A relative at the grave of a child murdered in Beslan. The child was attending the first day of classes of the new school year when terrorists stormed the building.

The court in the capital of the Russian republic of North Ossetia, a short distance west of war-torn Chechnya, rang with the screams of near-hysterical women brandishing photographs of children killed during the battle between militants and Russian forces at the school.


Kulayev takes the stand in the Beslan School Massacre Trial.

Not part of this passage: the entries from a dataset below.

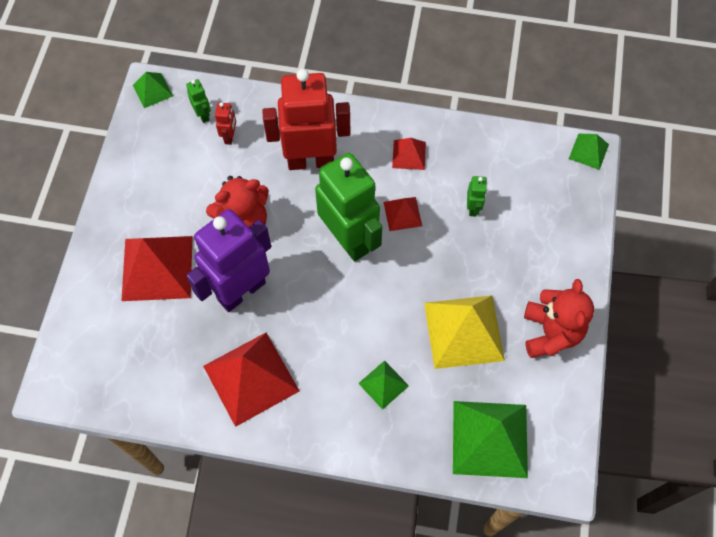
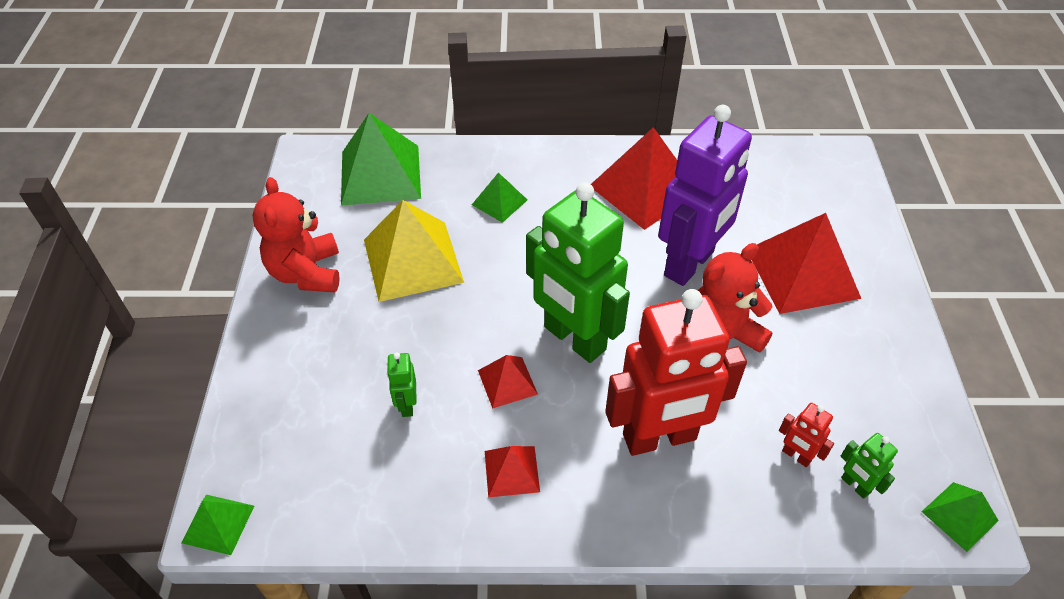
camera: 170 degrees right, 15 degrees down
red robot [215,102,236,145] -> red robot turned 45 degrees counterclockwise [779,403,834,467]

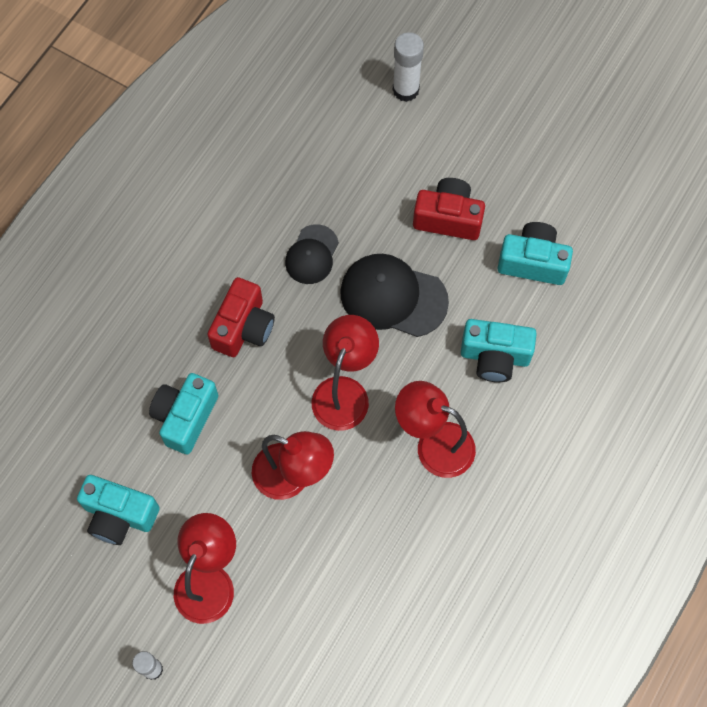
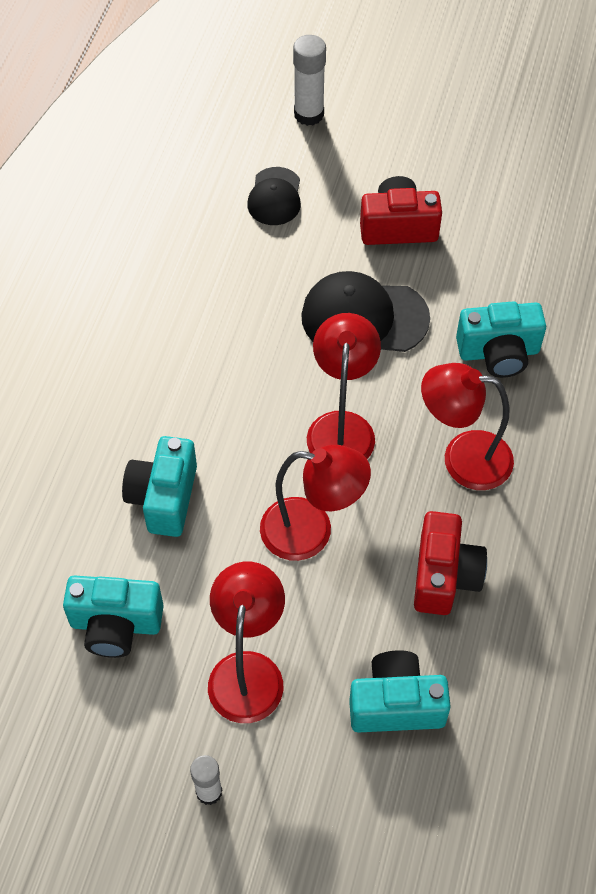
camera: 15 degrees left, 10 degrees down
red camera [207,277,275,357] -> red camera moved to [414,511,487,615]
black cap [285,224,339,284] -> black cap moved to [247,167,301,225]
turquoise camera [498,222,573,285] -> turquoise camera moved to [349,650,451,733]

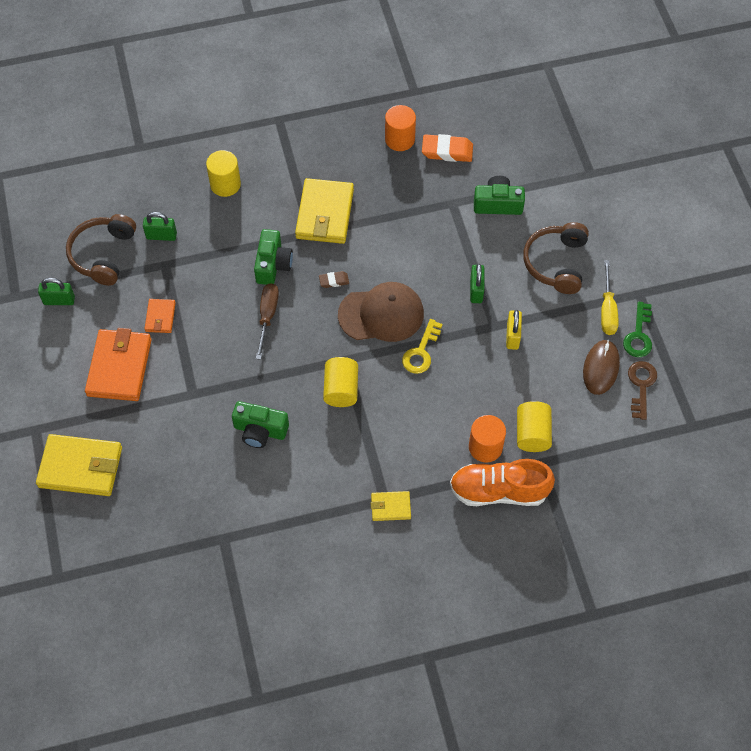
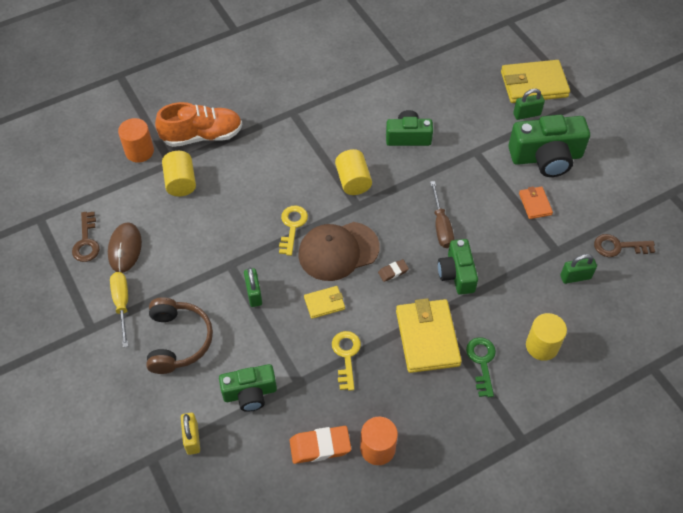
camera: 165 degrees right, 5 degrees down
green padlock [38,278,75,305] -> green padlock moved to [513,89,545,120]
brown headphones [66,214,136,286] -> brown key [594,234,655,257]
orange wallet [85,328,152,401] -> green camera [508,115,590,177]
yellow wallet [371,491,411,521] -> yellow wallet moved to [304,286,345,319]
orange cylinder [469,415,506,462] -> orange cylinder moved to [118,118,154,162]
yellow padlock [506,310,522,350] -> yellow padlock moved to [181,413,200,455]
green key [623,302,652,357] -> green key moved to [466,337,496,397]
none -> yellow key [332,331,361,391]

The lone terrorist survivor took the stand at the Beslan School Massacre Trial in North Ossetia today. Kulayev is the only surviving terrorist from the bloody and violent conclusion of the grade school massacre in Russia. In his defense testimony, Nur-pashi Kulayev is attempting to put blame on the Russian authorities and the dead terrorists:

The explosions that sparked the bloody end to the September 2004 school hostage-taking in Beslan were set off when sharpshooters killed two militants holding triggers to homemade bombs, Nur-Pashi Kulayev, the only surviving Beslan hostage-taker, tried for the massacre on Tuesday, testified.

The testimony of the only surviving participant of the seizure provides potentially new insights into the Sept. 1-3 raid on Beslan’s School No. 1 — the precise details of which remained murky more than eight months after the seizure.

ITAR-Tass said Kulayev told the court of some of the arguments that erupted among the hostage-takers. Some apparently objected to taking children hostage, and several wanted instead to seize the nearby police station, he reportedly testified.

“The children and women were captured and forced into the school building. Then the militants started shouting: ’The police station is nearby, let’s seize it, why seize the school?’” ITAR-Tass quoted Kulayev as saying.

Two of the militants were female suicide-bombers who openly disagreed with the terrorist group’s leader about holding children hostage and were killed when he detonated their bombs by remote control, Kulayev testified, according to the agency.


Kulayev is charged with murder, banditry, terrorism and the taking of hostages.

However, the Chechen terrorist disagrees with the pilfering charge against him:

The 30-year-old former contract laborer from the Chechen village of Engenoi, has been charged under nine articles of the Criminal Code of Russia, including murder, banditry, terrorism, and the taking of hostages. He admits to seven of these, but categorically denies the other two. As before, Kulaev denies his involvement in the murders. He insists that he was not involved in the murders either at the time of the occupation or during the storming of the school. “Yes, I had an automatic weapon. Yes, I fired it. But only into the air,” he asserted under questioning.

During the investigation, the Chechen admitted to terrorism, banditry, and everything else, but… he did not like it when the investigators also charged him under Article 166 of the Criminal code (Misappropriation of an automobile without intent to steal).

Kulayev, who faces life imprisonment, has acknowledged being one of the guerillas who stormed a school in Beslan on September 1, 2004, seizing more than 1300 hostages.

Witnesses saw Kulayev firing into crowds of hostages who survived explosions set off by the guerillas.

The dead included parents, teachers and 186 children who were at the school for opening day ceremonies.


Surviving Children from Beslan on a trip to Moscow.

The three day hostage siege ended with over 200 dead and 531 hospitalized including 283 children:

Alla Gadieyeva, 24, who was taken captive with her 7-year-old son and mother, said the militants displayed terrifying brutality from the start. One gunman, whose pockets were stuffed with grenades, held up the corpse of a man just shot in front of hundreds of hostages and warned: “If a child utters even a sound, we’ll kill another one.”

When children fainted from lack of sleep, food and water, their masked and camouflaged captors simply sneered, she said, adding that adults implored children to drink their own urine in the intolerable heat of the gym.

She and other hostages said there was a little water but no food the first day. The hostages got nothing to eat or drink after that.

Gadieyeva told of three days of unspeakable horror — of children so frightened they couldn’t sleep, of captors coolly threatening to kill off hostages one by one. The gym where they were held was so cramped there was hardly room to move.

Update: My heart goes out to the people of Beslan today! Michelle Malkin has linked to this post and has some other previous links to the school massacre story. Charles Johnson at Little Green Footballs has linked here. Do you suppose the “Committee of Beslan Mothers” would like a few moments alone with Kulayev?